Myrthes Suplicy Vieira (*)
Quem mais qualificado haveria para ler a alma nacional, ajudar a reverter as fragilidades e estimular os pontos fortes de nossos concidadãos?
Quem mais preparado para apontar os vícios nacionais, colocar a nu nosso complexo de vira-lata, nosso viés de colonizados, nosso amadorismo, nossa eterna dependência emocional das figuras de autoridade?
Quem mais estudado para identificar aquilo que nos motiva na busca por autonomia e prosperidade e aquilo que nos atrapalha na hora de consolidarmos nossas conquistas?
Quem mais perspicaz para alertar a nação quanto aos efeitos deletérios da eleição da economia como prioridade máxima e da colocação do bem-estar das pessoas a reboque das oscilações financeiras nacionais e internacionais?
Quem mais apto para mostrar que, acima e além da cultura, reside um bicho-homem dentro de cada um de nós? Um bicho que, é verdade, se comporta de acordo com as normas ensinadas de gênero, idade, classe social, raça, crença religiosa e princípios morais mas um bicho que também, como qualquer outro mamífero, manifesta seu instinto gregário, seu desejo de cooperação mútua, seus anseios de liberdade?
Quem mais apropriado para retirar o véu da hipocrisia e ensinar que só almas doentes querem controlar os passos dos outros, impor opiniões, impedir a alegria das descobertas próprias?
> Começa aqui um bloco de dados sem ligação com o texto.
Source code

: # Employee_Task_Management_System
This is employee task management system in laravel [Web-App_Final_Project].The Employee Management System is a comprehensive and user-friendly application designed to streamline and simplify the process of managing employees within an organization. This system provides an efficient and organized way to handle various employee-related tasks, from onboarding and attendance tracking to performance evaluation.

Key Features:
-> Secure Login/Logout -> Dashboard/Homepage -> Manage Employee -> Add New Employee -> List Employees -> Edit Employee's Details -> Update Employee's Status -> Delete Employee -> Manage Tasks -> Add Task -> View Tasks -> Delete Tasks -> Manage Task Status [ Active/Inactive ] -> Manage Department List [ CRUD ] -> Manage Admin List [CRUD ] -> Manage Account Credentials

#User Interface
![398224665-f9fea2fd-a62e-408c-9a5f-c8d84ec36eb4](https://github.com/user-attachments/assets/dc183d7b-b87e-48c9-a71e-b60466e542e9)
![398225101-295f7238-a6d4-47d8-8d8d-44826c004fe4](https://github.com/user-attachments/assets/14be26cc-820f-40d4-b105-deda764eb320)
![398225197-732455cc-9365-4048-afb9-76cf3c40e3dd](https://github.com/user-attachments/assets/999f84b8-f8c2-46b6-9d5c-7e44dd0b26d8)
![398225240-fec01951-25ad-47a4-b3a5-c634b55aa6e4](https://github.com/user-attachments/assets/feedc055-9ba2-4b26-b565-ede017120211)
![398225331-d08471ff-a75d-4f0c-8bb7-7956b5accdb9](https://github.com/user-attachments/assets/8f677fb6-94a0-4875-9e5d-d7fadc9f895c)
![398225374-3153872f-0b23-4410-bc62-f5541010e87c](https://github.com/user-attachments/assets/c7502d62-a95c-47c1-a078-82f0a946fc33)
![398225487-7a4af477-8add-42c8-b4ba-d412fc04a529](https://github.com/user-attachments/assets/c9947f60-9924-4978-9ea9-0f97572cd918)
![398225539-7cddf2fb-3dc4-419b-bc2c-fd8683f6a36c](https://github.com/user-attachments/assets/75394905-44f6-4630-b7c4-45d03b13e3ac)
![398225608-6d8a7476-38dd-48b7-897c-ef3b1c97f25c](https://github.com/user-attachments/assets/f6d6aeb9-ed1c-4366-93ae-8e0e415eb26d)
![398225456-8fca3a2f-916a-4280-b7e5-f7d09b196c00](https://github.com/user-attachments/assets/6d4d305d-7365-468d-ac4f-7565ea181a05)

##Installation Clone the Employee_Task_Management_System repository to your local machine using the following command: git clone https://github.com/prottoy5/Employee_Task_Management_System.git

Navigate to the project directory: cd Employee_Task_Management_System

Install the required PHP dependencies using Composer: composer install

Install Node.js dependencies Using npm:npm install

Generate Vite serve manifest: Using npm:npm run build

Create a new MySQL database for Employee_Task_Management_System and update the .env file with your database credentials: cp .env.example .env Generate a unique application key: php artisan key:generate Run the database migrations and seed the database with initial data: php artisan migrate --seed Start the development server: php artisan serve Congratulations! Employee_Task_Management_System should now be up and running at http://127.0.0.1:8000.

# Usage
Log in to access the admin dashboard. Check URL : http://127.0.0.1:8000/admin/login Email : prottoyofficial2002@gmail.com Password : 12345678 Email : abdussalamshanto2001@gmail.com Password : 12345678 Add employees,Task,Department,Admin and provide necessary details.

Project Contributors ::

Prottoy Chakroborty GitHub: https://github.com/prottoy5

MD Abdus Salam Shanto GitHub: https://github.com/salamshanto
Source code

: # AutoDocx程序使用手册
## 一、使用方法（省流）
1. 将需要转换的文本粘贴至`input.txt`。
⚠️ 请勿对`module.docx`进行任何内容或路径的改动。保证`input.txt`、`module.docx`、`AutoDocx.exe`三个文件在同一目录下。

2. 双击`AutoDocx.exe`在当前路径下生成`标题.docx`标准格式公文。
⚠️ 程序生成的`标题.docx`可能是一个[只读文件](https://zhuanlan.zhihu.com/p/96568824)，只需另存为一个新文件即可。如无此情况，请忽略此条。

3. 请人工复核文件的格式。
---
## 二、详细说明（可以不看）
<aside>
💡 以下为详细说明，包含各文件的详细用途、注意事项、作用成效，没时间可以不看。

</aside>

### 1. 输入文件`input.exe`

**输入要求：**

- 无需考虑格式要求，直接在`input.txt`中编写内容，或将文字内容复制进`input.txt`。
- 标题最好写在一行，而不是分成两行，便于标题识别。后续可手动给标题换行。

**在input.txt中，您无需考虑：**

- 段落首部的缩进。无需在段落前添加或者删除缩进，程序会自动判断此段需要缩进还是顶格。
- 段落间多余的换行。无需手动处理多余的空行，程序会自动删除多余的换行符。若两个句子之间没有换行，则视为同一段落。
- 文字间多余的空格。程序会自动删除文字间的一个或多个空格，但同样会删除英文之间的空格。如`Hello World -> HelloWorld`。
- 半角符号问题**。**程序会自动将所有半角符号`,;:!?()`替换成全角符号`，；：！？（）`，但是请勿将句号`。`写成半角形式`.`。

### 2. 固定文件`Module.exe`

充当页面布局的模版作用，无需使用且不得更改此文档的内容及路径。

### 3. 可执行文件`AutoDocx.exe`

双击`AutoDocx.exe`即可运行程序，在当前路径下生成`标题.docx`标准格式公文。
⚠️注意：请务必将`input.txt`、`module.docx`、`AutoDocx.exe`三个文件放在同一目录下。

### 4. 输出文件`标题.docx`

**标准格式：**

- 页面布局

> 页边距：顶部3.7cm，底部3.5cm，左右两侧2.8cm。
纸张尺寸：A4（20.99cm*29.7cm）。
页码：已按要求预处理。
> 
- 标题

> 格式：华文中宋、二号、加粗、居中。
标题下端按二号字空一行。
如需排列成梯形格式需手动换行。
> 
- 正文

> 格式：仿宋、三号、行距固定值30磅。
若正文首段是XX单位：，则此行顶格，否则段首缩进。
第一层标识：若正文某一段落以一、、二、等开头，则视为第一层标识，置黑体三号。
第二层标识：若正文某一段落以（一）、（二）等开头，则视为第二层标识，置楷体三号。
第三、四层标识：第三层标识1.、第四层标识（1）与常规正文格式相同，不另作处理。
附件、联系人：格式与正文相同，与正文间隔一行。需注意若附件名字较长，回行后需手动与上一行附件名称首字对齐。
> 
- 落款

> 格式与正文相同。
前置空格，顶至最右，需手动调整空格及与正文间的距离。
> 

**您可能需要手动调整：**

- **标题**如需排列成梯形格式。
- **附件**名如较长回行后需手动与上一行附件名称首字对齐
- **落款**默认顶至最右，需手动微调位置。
Para revelar sem meias palavras que, por trás da violência, do vandalismo, do desejo de destruição, há sempre alguém que foi negligenciado socialmente, abusado emocional ou fisicamente?
Quem mais consciente do fato de que nossa imensa diversidade étnica e ecológica constitui o grande trunfo do país? Quem mais isento para mostrar que toda e qualquer divisão entre diferentes é só um estratagema político perverso? Quem mais sagaz para revelar que atos falhos são apenas rupturas momentâneas de nossa censura interna causadas pelo acúmulo de pressão e que, assim, deixam escapar o que se nos vai na alma?
Pensando bem, talvez fosse melhor eleger um psicólogo para um alto cargo no legislativo. Sabemos todos que os psicólogos são muito bons para teorizar mas nem sempre alcançam a excelência na implementação de suas ideias. Mais inquietante, quando falham no teste de realidade, alcançam o virtuosismo para apresentar explicações e justificações. Talvez suas contribuições fossem mais significativas se se limitassem a iluminar a mente daqueles que têm o dever constitucional de criar as leis e zelar por seu cumprimento.
Aprofundando um pouco mais o raciocínio, talvez a colocação ideal para um psicólogo fosse a de ministro-chefe do Supremo. Só dessa forma se poderia garantir que, quando houvesse algum embate entre forças políticas opostas ou entre membros do executivo e do legislativo, a causa vencedora viesse embalada pelo douto saber, apartado das paixões humanas.
Mas, espere um pouco, acabo de me dar conta: conhecimento não é sinônimo nem de ação nem de caráter! Concluindo, proponho que todo e qualquer candidato a cargos eletivos seja compulsoriamente submetido a alguma forma de processo psicoterapêutico…
Ah, meu velho e querido Machado, desculpe-me o surto de infantilidade. Já estou pronta a me internar no manicômio mais próximo.
(*) Myrthes Suplicy Vieira é psicóloga, escritora e tradutora.